The Power of Intentional Communication
High levels of quality communication is the key to winning in any business!
As a leader, CEO, entrepreneur, one of the most important things to do when you are about to speak with a team member or a group of people, is to shut off anything that is dominating your focus so you can focus on what’s in front of you. Not doing so will cause you to have less than quality communication, and certainly less than quality listening.
For experienced sales people, they’re always thinking, “I need to turn my game on before I go to the sales call.” They’re already set to think that way. They know that. But a lot of people don’t. Folks outside of sales don’t usually think that way. And even a lot of green sales people don’t think that way.
For me, because I am a personality styles teacher, it comes a bit more naturally.
I kind of know subconsciously how I’m going to work with different people, and how my lack of attention can have varying degrees of communication destruction depending on the personality style I’m communicating with.
When I know the person, I even know ahead of time how I’m going to communicate with them to best serve their personality style.
For instance, I have Keith on my team who I work with everyday. I know exactly how I’m going to talk with him on a daily basis, and it’s different than the rest of the team.
If I’m talking to Joel, or if I’m talking to Melissa, they all have different personality styles, so I communicate to each of them differently.
I have to consciously realize just how my high I and D will come across to them in situations. I might cut one person off and I might not give another person enough information. I have to make this thought process a habit. Eventually for you it will become automatic. But you will still forget…I still do.
I know there are times when I have to realize I’m distracted and say to myself, “Dude…think! Think about what you’re doing. You’re distracted right now. Think about how you’re communicating. Think about how you’re NOT communicating.”
And I will have to force myself to say, ” Stop! CHANGE THIS!”
So for leaders, and even team members, you need to be thinking: “How am I communicating right now?” “How am I presenting myself in this situation?”
But…understand that YOU WILL HAVE BAD DAYS! I’ve had a lot of really bad days. It happens. It’s life. There’s going to be bad days.
In my early days of leadership I sometimes would carry whatever junk I was going through at the time into the meeting. I could see it impacting the people around me. I have to know that if somebody is expecting to spend an hour with me for coaching or leadership, I can’t carry my bad day into that meeting!
Since I’m more of a “noticer”, I’m one of those people who looks and see’s what’s happening on people’s faces and body language. I’ll look and see how they respond to interaction. Well, when I know that I’m the one being the dork in the room, I can see it pretty quickly and have to make adjustments.

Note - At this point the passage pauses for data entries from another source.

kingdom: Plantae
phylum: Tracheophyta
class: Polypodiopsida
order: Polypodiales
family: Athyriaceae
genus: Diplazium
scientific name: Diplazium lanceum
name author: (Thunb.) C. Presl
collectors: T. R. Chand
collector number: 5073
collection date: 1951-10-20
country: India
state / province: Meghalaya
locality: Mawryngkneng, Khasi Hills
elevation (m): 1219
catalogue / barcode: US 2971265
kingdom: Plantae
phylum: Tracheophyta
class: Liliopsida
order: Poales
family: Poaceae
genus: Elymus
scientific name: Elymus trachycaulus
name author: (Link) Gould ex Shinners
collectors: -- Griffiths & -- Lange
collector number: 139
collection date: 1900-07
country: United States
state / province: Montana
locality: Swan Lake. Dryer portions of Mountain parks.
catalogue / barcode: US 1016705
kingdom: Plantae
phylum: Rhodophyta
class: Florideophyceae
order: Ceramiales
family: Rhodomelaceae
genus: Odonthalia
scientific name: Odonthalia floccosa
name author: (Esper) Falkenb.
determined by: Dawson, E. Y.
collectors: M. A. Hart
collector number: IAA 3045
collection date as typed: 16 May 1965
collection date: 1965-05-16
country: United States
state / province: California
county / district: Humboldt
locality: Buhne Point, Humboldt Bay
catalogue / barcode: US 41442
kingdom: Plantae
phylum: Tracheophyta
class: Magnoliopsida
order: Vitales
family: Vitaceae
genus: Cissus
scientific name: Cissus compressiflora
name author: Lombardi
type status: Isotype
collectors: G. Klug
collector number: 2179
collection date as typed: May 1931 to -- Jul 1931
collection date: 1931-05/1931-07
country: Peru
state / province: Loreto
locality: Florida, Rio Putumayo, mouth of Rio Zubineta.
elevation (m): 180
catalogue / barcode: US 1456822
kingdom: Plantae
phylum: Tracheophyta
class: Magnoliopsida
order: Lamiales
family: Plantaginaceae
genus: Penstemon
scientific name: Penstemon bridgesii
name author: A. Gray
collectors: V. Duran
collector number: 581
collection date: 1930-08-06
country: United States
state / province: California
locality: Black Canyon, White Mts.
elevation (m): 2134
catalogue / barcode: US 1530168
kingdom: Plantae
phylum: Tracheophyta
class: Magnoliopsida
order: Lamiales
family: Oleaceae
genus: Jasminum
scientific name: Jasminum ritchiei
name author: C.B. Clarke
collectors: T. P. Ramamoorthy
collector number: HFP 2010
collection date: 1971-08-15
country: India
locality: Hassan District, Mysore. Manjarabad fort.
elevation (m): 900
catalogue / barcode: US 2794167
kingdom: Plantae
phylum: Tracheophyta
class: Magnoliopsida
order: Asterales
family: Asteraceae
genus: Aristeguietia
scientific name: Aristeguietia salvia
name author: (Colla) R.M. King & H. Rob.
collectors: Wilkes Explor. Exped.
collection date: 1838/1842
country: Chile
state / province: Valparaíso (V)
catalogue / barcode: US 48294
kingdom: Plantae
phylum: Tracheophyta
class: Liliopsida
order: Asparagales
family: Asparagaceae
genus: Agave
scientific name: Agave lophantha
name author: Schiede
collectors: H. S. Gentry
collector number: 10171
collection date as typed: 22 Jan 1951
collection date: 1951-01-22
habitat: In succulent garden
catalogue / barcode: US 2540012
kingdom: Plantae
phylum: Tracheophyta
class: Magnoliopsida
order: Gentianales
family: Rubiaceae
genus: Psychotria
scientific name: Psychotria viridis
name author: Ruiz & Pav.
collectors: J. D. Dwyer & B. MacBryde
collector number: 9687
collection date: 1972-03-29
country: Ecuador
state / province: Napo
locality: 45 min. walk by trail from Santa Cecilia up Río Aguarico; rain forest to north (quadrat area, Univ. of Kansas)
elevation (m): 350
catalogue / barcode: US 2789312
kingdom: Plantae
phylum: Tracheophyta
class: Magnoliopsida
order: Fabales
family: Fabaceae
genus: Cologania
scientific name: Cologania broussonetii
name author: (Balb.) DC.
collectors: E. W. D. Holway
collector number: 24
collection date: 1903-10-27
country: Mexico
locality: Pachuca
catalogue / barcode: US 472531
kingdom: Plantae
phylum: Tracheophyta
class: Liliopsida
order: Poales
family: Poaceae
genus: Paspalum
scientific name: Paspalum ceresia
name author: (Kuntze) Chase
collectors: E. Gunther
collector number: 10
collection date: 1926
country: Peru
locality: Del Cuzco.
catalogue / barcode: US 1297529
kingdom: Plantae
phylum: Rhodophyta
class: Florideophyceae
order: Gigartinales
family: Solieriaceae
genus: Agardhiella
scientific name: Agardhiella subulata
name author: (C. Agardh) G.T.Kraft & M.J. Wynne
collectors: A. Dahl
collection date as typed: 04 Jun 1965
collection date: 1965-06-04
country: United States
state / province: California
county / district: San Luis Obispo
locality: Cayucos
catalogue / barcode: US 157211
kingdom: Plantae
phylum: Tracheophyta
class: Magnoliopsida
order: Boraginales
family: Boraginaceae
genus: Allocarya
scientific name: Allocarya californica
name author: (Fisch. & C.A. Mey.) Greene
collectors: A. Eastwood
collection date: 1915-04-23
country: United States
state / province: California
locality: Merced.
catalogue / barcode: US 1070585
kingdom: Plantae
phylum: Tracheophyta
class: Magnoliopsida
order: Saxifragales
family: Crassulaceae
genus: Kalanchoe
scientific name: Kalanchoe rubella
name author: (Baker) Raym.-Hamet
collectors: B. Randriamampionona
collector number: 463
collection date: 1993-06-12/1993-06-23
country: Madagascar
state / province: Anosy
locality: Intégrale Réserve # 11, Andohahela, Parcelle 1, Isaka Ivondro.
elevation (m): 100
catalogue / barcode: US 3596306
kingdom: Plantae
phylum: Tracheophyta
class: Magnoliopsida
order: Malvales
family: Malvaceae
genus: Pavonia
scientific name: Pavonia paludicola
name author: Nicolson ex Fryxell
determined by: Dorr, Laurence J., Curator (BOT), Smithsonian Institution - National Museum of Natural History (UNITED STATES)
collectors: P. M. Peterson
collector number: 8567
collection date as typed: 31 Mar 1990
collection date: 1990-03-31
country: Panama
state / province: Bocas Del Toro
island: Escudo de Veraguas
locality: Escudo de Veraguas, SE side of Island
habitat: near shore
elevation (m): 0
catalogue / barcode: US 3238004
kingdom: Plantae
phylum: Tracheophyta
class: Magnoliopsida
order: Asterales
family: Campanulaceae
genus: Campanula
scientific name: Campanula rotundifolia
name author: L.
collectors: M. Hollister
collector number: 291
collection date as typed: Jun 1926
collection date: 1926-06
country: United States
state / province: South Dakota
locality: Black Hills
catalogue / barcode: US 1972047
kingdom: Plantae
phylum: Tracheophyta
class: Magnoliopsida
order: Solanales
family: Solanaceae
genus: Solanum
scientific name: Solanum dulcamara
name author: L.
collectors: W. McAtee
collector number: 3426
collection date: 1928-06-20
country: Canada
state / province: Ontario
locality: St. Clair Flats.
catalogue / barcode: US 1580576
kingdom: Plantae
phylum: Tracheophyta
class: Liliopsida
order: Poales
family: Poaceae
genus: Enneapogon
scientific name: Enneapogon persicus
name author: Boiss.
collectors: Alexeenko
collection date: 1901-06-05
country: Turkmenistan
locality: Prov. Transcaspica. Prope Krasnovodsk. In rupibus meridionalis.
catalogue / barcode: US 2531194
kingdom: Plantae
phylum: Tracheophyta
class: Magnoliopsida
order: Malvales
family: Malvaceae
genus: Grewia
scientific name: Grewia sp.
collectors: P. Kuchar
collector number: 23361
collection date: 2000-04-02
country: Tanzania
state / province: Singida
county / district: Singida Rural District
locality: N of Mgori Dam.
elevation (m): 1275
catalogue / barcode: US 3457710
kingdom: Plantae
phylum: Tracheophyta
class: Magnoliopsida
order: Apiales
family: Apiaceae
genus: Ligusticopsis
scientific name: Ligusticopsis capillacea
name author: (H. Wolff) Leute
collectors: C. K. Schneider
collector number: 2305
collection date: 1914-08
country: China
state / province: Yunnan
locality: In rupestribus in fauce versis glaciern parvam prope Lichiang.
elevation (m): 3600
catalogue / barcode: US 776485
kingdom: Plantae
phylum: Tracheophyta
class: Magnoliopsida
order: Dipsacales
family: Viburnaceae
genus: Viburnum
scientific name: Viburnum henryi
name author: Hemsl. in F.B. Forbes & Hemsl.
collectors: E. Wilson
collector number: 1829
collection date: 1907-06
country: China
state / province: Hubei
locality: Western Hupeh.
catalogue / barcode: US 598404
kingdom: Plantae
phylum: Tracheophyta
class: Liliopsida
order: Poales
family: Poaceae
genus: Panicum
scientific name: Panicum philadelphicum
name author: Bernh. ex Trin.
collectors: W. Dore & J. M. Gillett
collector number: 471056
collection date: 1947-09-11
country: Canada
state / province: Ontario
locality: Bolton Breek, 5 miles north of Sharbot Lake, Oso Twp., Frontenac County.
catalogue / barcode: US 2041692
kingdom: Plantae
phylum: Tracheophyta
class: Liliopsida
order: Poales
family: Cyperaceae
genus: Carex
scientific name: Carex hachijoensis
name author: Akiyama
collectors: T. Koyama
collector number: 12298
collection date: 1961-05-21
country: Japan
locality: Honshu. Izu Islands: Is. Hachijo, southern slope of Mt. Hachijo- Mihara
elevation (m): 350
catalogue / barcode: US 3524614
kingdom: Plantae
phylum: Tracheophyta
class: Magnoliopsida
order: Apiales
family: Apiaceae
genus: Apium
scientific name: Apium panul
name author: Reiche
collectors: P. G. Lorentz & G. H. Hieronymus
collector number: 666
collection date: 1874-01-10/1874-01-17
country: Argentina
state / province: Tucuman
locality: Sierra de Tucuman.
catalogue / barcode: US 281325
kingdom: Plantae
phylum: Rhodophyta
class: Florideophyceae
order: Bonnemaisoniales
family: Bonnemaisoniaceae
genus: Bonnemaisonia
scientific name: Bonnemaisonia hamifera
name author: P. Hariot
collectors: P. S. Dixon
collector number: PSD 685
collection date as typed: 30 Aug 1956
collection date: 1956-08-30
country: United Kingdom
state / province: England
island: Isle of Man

Your team wants the best of you. They deserve the best from you. I understand that your bad day may be an emergency. I’ve had a couple of emergencies throughout my business career that have forced me to cancel meetings and events. I hate doing it but I’d rather cancel than give them half of me.
You have to understand that you’re bringing your personality, your personal life, your personal problems, and your personal wins to the table, for better or worse. For example, I’ve seen leaders meet with someone to discuss poor performance when only moments before the leader got the news that a monster contract came through.
They were super excited. After high fiving and celebrating, they had to stop their celebration to tell somebody they have done a bad job. (Oh my gosh!!!) The second the employee has crossed the doorframe they were back to high fiving. That’s a terrible thing to do. His celebration became more important than that person. And that person, in reality, is way more important to the organization.
These are the things I try to get across to folks before they step into leading teams, leading processes, or leading their family.
It’s intentional and it’s how you win as a team.